Part of the reason why liars try to control their body language may be because playing false requires more cognitive effort, says Sharon Leal, a senior research fellow at the University of Portsmouth in England, who studies deception detection. “It takes up more mental resources to lie than it does to tell the truth,” she says. A similar situation arises when we unconsciously stop dead in the street in order to answer a text message, for example, Leal adds.

There is a way to exploit this tendency called “cognitive interviewing.” For faithful Traitors players, Beattie recommends asking other contestants about their experiences out of chronological order. That makes it harder to lie convincingly and consistently compared with telling a single, rehearsed story. Research that Leal and her colleagues published in 2008 found that police officers were better at detecting lies about an incident when mock “suspects” told false details in reverse chronological order.

Confirmation bias can also muddy the waters. “If you like someone and they share your views,” Beattie says, “you’re less likely to be skeptical when they start talking, because they’re saying things that you want to hear.” Similarly, people who are thought of as good-looking may take advantage of a so-called halo effect: some research suggests that defendants in criminal cases are more likely to get a lighter sentence if they are perceived as physically attractive, Beattie says.

Leal recommends focusing on verbal information—contradictory storytelling or word choice, for instance. In a 2025 study, she and her colleagues found that people tend to be better at detecting lies when they hear someone giving a statement rather than see it.

“I would totally ignore nonverbal behavior,” Leal says, “unless it was something really obvious.”

Playing as a Traitor

For the traitors in the game, science has a few tricks they can try to be more convincing. Appearing open, friendly and approachable all come off as more trustworthy, Leal says. “You might throw something in about your personal life” in a conversation, for example, to give the impression of openness.

Another strategy is to “reframe stories emotionally,” Beattie says. “The secret of being a really good liar is to change the emotional response to [lying].” If you can remind yourself that you are playing a game with your fellow contestants that you want to win, you can avoid triggering more emotive—and thus telling—responses to questions, he says.

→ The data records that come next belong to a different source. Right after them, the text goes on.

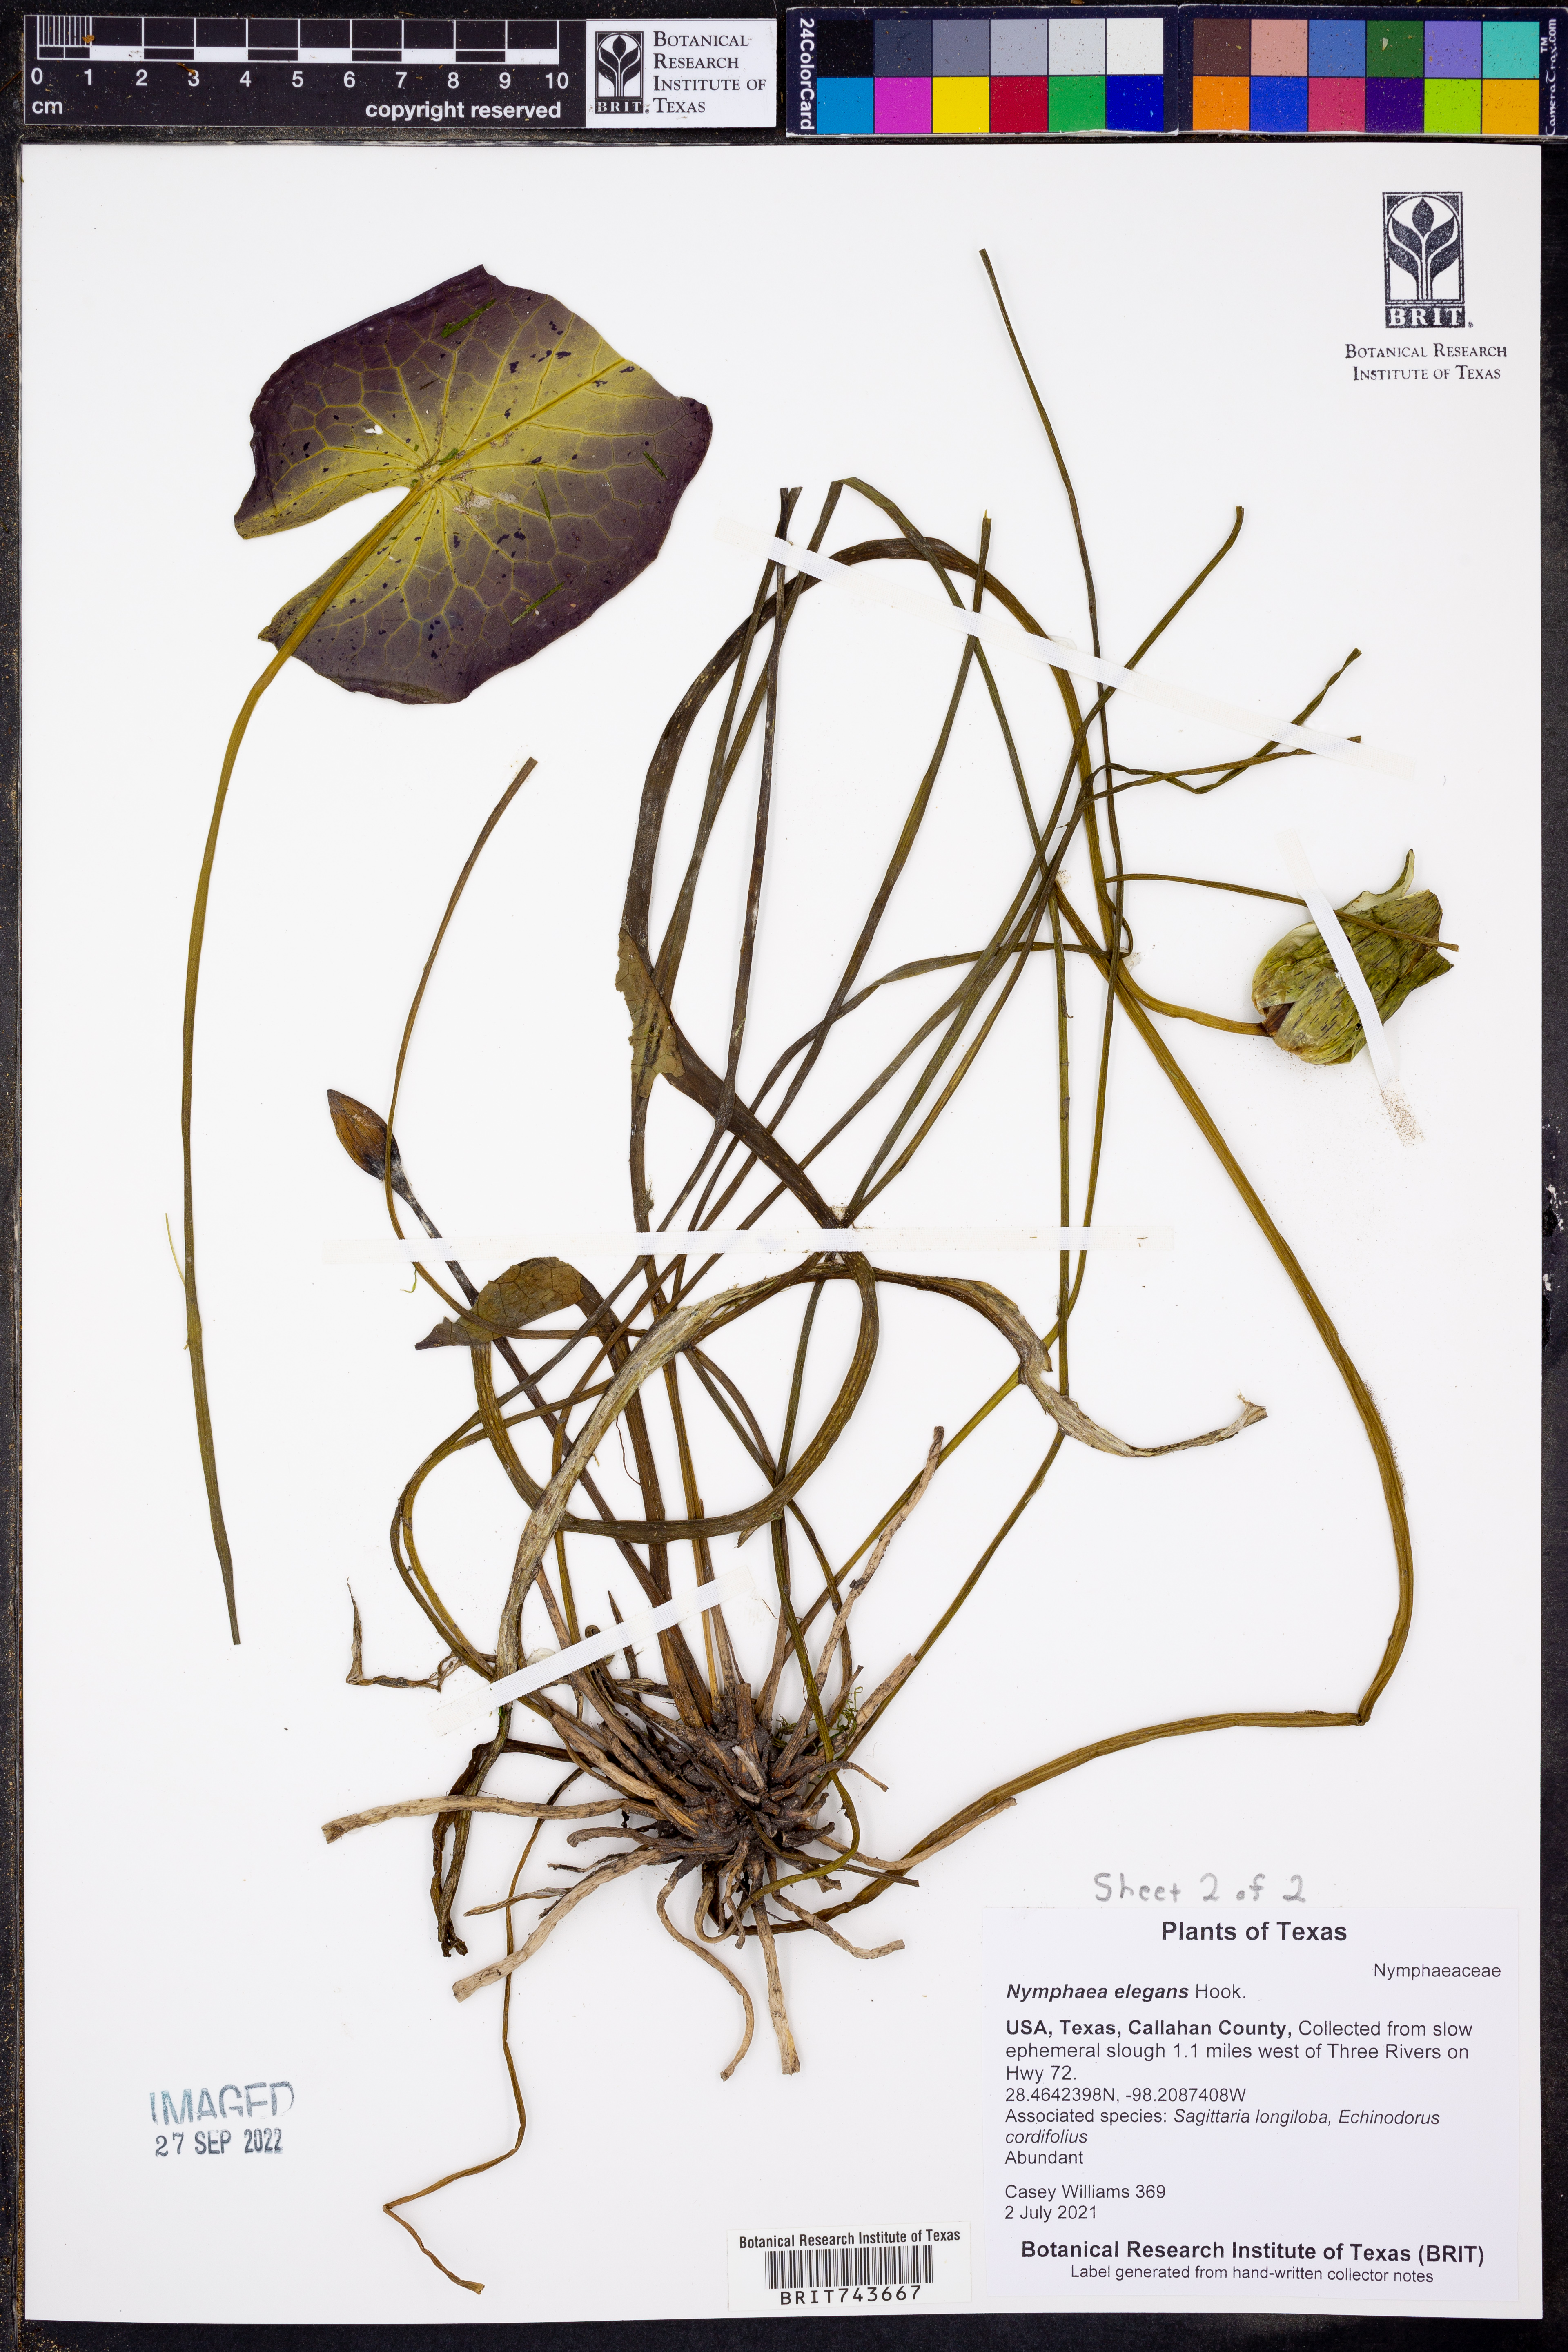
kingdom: Plantae
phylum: Tracheophyta
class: Magnoliopsida
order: Nymphaeales
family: Nymphaeaceae
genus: Nymphaea
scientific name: Nymphaea elegans
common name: Blue water-lily
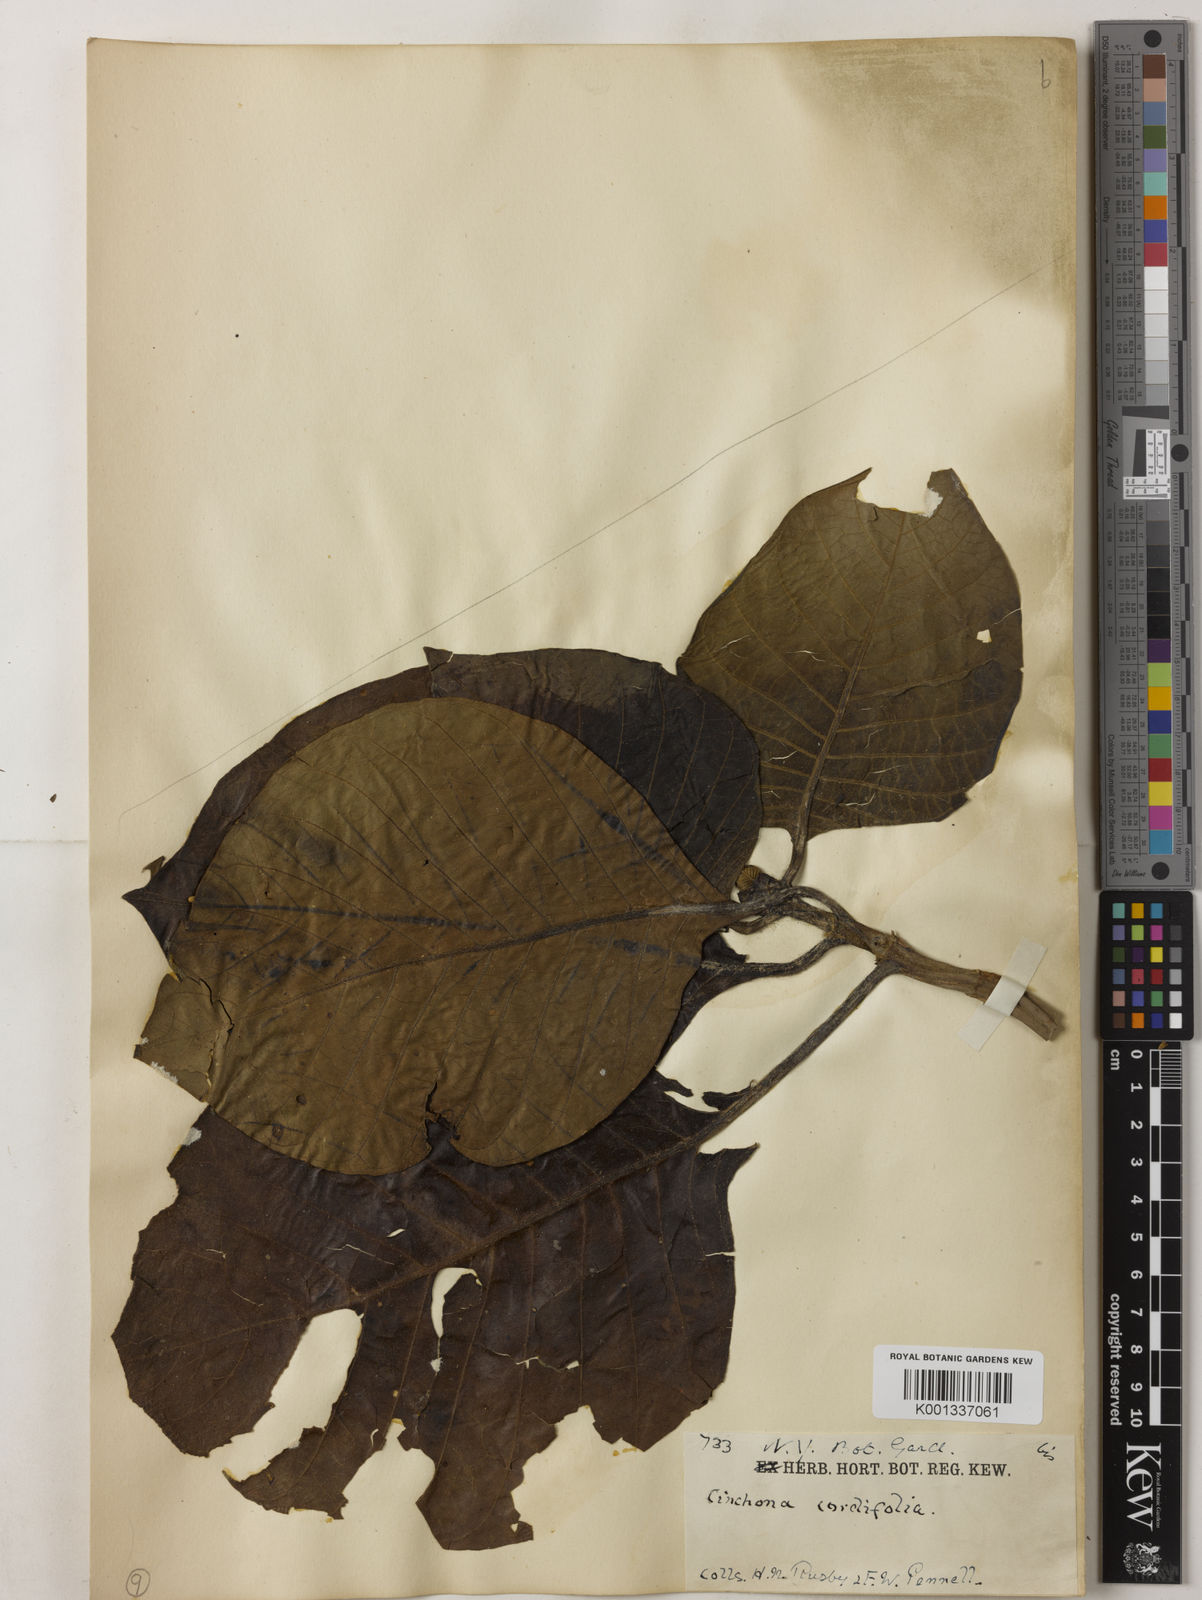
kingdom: Plantae
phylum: Tracheophyta
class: Magnoliopsida
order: Gentianales
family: Rubiaceae
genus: Cinchona
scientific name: Cinchona pubescens
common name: Quinine
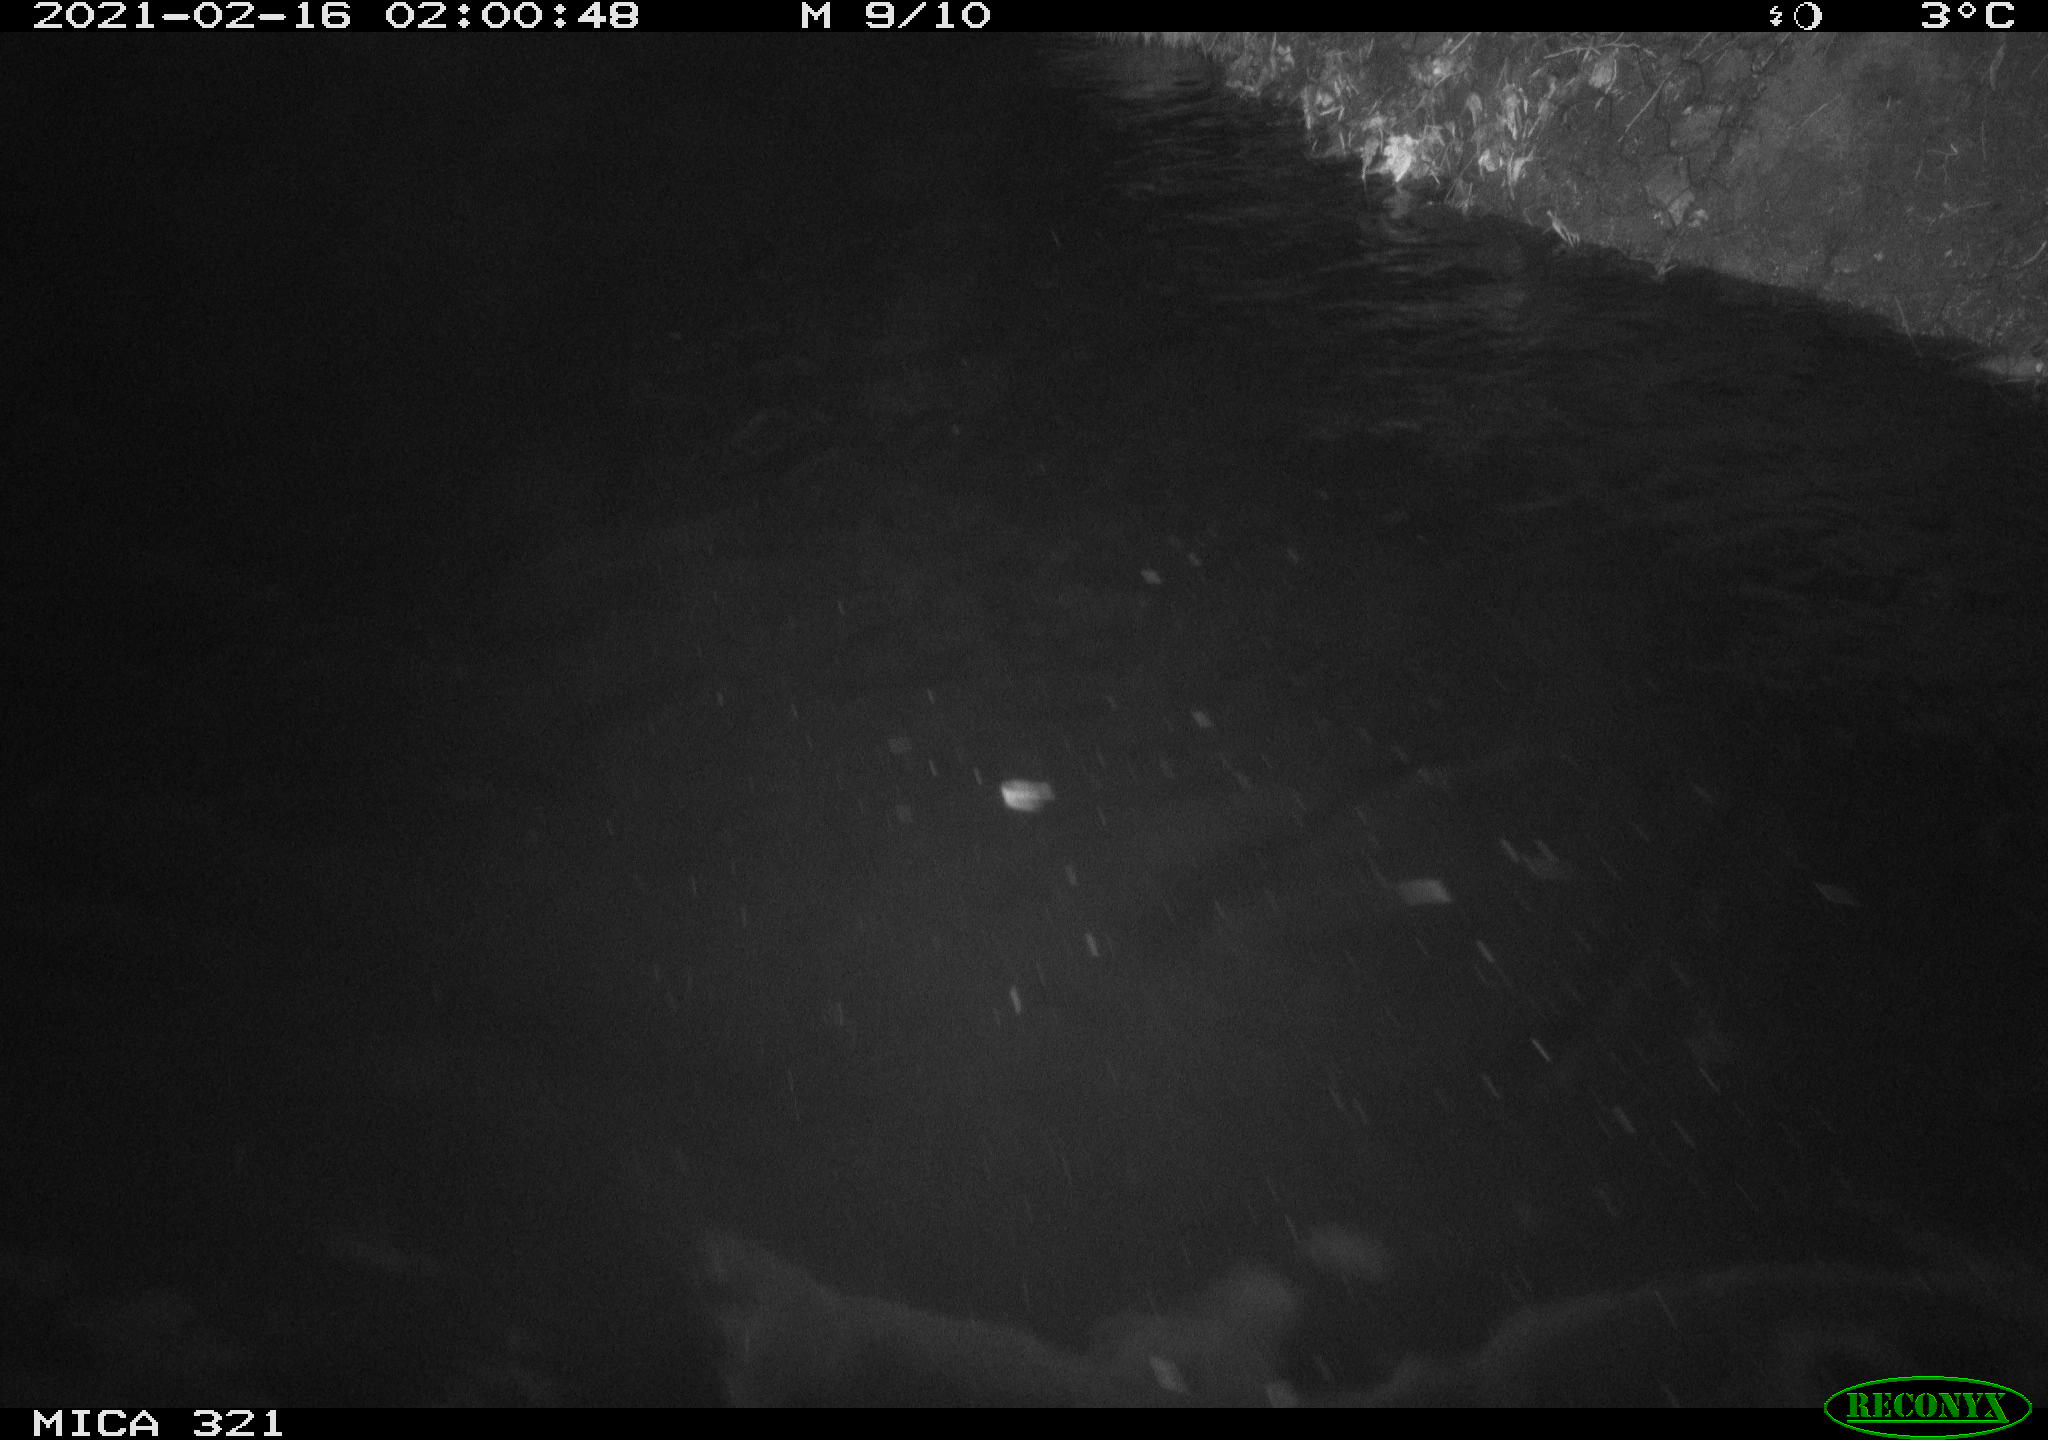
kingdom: Animalia
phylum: Chordata
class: Aves
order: Anseriformes
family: Anatidae
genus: Anas
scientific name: Anas platyrhynchos
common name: Mallard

Ultimately, lying can be taxing. In this season, one traitor, Love Island’s Rob Rausch, revealed in the episode before the finale that his deception had been “taking a toll.”

“It’s a bit like if you hold a glass of water: At first, it doesn’t bother you,” Leal says. “But keep holding that for hours and hours and hours, and you’ll start to feel the stress of it.”

Viewers will need to wait until the show’s finale airs on Thursday to know if Rausch’s efforts will pay off—or if he will leave with nothing. But his strategy of keeping his emotions at bay, leaning in to alliances and wearing overalls without a shirt appears to be going well so far. As host Cumming shared on a recent episode of Watch What Happens Live with Andy Cohen, “the game is called The Traitors, and he’s really good at it.”